▸ Passage:
────────────────────
Lobowolf, on Feb 11 2009, 05:57 PM, said:
Winstonm, on Feb 11 2009, 03:27 PM, said:
It appears to me that the worldview of an objective morality neutralizes any reason to hone and use human judgement. There can surely be mitgating circumstances as well as motives that alter the perceptions of how horrible was the act: a developmentally challenged youth with an extremely low IQ kills a younger child in a playground conflict versus an organized crime member torturing and killing someone for either vengenace or profit.
The objective moral view says both acts are the same. The objective view would say there can be no moral justification for capital punishment, war, or self-defense. It is the act, not the actor or reason that is immoral.
But it would seem by these same measures it would have been immoral for Christ to sacrifice his own life when as God he had the power to prevent it from being taken - suicide would be a taking of self's life and thus immoral - regardless of the reason. How could the son of God commit an immoral act?
────────────────────
▸ Information provided:
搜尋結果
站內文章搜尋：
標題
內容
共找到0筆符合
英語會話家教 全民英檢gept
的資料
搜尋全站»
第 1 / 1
────────────────────
▸ Exercise tasks:
**a.** Copy the post on objective morality word for word, starting with "Lobowolf, on Feb" and going on through "vengenace or profit.".
**b.** Take up the post on objective morality after its last sentence and write what comes next.

▸ Replies:
**a.**
Lobowolf, on Feb 11 2009, 05:57 PM, said:
Winstonm, on Feb 11 2009, 03:27 PM, said:
It appears to me that the worldview of an objective morality neutralizes any reason to hone and use human judgement. There can surely be mitgating circumstances as well as motives that alter the perceptions of how horrible was the act: a developmentally challenged youth with an extremely low IQ kills a younger child in a playground conflict versus an organized crime member torturing and killing someone for either vengenace or profit.

**b.**
I disagree with this characterization of "objective morality." I don't see objective morality as dictating that your two examples are equivalent. It doesn't mean that all particular generalized action (e.g. "killing") are morally equal; rather, it means that for a particular action, if two people disagree about the morality involved (in a mutually exclusive way), then at least one of them is wrong.
I'm not sure if that definition changes your view of the relationship between objective morality and human judgment; in my view, if anything, it's an incentive to hone and use human judgment. When one accepts that there is "a" right and "a" wrong answer to each of the various moral dilemmas he's confronted with, then one tends to use his abilities to discern what the moral truth of a given situation is. Moral relativity as a worldview suggests the opposite to me. When any moral decision can be shrugged off with "your way is true for you; my way is true for me," then why bother?
Edit/Addendum re: part one. What I mean to say (more succinctly) is that your suggestion seems to be that objective morality would dictate something like "All killing is wrong," whereas I believe that instead it would dictate something like "This particular killing is
either wrong or 'not wrong'," but the wrongness of it is not variable, subject to different people's perceptions.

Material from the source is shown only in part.